---------- Information shown ----------

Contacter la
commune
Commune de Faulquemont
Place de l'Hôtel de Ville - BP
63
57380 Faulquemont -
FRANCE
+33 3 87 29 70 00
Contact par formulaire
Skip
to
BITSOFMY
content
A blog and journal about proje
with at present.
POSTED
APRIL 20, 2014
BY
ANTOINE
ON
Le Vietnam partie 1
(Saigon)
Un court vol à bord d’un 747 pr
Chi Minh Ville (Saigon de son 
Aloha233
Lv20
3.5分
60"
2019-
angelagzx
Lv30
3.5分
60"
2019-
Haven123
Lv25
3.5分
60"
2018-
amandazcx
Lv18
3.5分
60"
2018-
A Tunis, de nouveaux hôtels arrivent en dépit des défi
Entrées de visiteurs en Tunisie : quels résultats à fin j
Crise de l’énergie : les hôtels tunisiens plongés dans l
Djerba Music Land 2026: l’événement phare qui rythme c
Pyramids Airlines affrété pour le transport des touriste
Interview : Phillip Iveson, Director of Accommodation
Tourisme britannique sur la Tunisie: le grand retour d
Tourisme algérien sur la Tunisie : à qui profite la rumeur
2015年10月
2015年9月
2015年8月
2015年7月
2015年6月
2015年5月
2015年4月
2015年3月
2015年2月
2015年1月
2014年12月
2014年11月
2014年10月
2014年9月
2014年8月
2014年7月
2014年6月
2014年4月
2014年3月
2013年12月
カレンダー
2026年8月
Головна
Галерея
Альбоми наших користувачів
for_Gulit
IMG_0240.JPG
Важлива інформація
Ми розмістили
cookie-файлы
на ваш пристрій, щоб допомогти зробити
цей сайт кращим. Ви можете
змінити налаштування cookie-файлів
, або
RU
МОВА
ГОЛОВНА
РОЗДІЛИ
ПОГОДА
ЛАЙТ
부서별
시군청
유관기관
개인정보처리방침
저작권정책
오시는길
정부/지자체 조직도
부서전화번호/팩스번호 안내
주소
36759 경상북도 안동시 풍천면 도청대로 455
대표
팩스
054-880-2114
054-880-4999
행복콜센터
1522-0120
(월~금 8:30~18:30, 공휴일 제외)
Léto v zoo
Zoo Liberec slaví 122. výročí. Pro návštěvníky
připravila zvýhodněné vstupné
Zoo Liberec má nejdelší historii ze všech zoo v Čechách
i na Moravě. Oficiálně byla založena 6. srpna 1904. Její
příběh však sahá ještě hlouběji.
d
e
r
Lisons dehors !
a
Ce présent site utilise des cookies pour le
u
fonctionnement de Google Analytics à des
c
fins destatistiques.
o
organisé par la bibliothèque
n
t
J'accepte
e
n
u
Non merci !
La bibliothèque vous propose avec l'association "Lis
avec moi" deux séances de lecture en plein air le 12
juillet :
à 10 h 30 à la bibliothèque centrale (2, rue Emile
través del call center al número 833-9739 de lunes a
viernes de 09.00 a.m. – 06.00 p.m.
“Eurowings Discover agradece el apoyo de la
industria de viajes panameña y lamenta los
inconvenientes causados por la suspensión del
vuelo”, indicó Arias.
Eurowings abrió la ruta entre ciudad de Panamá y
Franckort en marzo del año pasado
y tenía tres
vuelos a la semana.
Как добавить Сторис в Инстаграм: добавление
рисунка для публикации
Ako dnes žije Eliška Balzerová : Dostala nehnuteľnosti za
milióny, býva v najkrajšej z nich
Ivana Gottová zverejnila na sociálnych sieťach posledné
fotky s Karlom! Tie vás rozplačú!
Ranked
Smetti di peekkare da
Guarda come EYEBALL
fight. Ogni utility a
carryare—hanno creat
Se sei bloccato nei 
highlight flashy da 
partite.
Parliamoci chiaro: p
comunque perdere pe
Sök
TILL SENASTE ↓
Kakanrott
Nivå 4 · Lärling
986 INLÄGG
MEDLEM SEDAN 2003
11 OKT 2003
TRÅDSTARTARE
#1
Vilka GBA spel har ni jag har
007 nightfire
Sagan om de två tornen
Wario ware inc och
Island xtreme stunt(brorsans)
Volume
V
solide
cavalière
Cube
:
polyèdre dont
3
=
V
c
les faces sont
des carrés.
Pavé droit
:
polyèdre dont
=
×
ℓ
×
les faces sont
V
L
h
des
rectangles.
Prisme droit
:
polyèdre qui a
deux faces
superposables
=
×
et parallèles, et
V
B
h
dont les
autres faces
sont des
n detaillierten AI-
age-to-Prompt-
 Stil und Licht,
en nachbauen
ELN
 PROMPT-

----------

[Task directions]
Please transcribe the text of every entry above, line by line and without changes.

[Completed exercise]
Contacter la
commune
Commune de Faulquemont
Place de l'Hôtel de Ville - BP
63
57380 Faulquemont -
FRANCE
+33 3 87 29 70 00
Contact par formulaire
Skip
to
BITSOFMY
content
A blog and journal about proje
with at present.
POSTED
APRIL 20, 2014
BY
ANTOINE
ON
Le Vietnam partie 1
(Saigon)
Un court vol à bord d’un 747 pr
Chi Minh Ville (Saigon de son 
Aloha233
Lv20
3.5分
60"
2019-
angelagzx
Lv30
3.5分
60"
2019-
Haven123
Lv25
3.5分
60"
2018-
amandazcx
Lv18
3.5分
60"
2018-
A Tunis, de nouveaux hôtels arrivent en dépit des défi
Entrées de visiteurs en Tunisie : quels résultats à fin j
Crise de l’énergie : les hôtels tunisiens plongés dans l
Djerba Music Land 2026: l’événement phare qui rythme c
Pyramids Airlines affrété pour le transport des touriste
Interview : Phillip Iveson, Director of Accommodation
Tourisme britannique sur la Tunisie: le grand retour d
Tourisme algérien sur la Tunisie : à qui profite la rumeur
2015年10月
2015年9月
2015年8月
2015年7月
2015年6月
2015年5月
2015年4月
2015年3月
2015年2月
2015年1月
2014年12月
2014年11月
2014年10月
2014年9月
2014年8月
2014年7月
2014年6月
2014年4月
2014年3月
2013年12月
カレンダー
2026年8月
Головна
Галерея
Альбоми наших користувачів
for_Gulit
IMG_0240.JPG
Важлива інформація
Ми розмістили
cookie-файлы
на ваш пристрій, щоб допомогти зробити
цей сайт кращим. Ви можете
змінити налаштування cookie-файлів
, або
RU
МОВА
ГОЛОВНА
РОЗДІЛИ
ПОГОДА
ЛАЙТ
부서별
시군청
유관기관
개인정보처리방침
저작권정책
오시는길
정부/지자체 조직도
부서전화번호/팩스번호 안내
주소
36759 경상북도 안동시 풍천면 도청대로 455
대표
팩스
054-880-2114
054-880-4999
행복콜센터
1522-0120
(월~금 8:30~18:30, 공휴일 제외)
Léto v zoo
Zoo Liberec slaví 122. výročí. Pro návštěvníky
připravila zvýhodněné vstupné
Zoo Liberec má nejdelší historii ze všech zoo v Čechách
i na Moravě. Oficiálně byla založena 6. srpna 1904. Její
příběh však sahá ještě hlouběji.
d
e
r
Lisons dehors !
a
Ce présent site utilise des cookies pour le
u
fonctionnement de Google Analytics à des
c
fins destatistiques.
o
organisé par la bibliothèque
n
t
J'accepte
e
n
u
Non merci !
La bibliothèque vous propose avec l'association "Lis
avec moi" deux séances de lecture en plein air le 12
juillet :
à 10 h 30 à la bibliothèque centrale (2, rue Emile
través del call center al número 833-9739 de lunes a
viernes de 09.00 a.m. – 06.00 p.m.
“Eurowings Discover agradece el apoyo de la
industria de viajes panameña y lamenta los
inconvenientes causados por la suspensión del
vuelo”, indicó Arias.
Eurowings abrió la ruta entre ciudad de Panamá y
Franckort en marzo del año pasado
y tenía tres
vuelos a la semana.
Как добавить Сторис в Инстаграм: добавление
рисунка для публикации
Ako dnes žije Eliška Balzerová : Dostala nehnuteľnosti za
milióny, býva v najkrajšej z nich
Ivana Gottová zverejnila na sociálnych sieťach posledné
fotky s Karlom! Tie vás rozplačú!
Ranked
Smetti di peekkare da
Guarda come EYEBALL
fight. Ogni utility a
carryare—hanno creat
Se sei bloccato nei 
highlight flashy da 
partite.
Parliamoci chiaro: p
comunque perdere pe
Sök
TILL SENASTE ↓
Kakanrott
Nivå 4 · Lärling
986 INLÄGG
MEDLEM SEDAN 2003
11 OKT 2003
TRÅDSTARTARE
#1
Vilka GBA spel har ni jag har
007 nightfire
Sagan om de två tornen
Wario ware inc och
Island xtreme stunt(brorsans)
Volume
V
solide
cavalière
Cube
:
polyèdre dont
3
=
V
c
les faces sont
des carrés.
Pavé droit
:
polyèdre dont
=
×
ℓ
×
les faces sont
V
L
h
des
rectangles.
Prisme droit
:
polyèdre qui a
deux faces
superposables
=
×
et parallèles, et
V
B
h
dont les
autres faces
sont des
n detaillierten AI-
age-to-Prompt-
 Stil und Licht,
en nachbauen
ELN
 PROMPT-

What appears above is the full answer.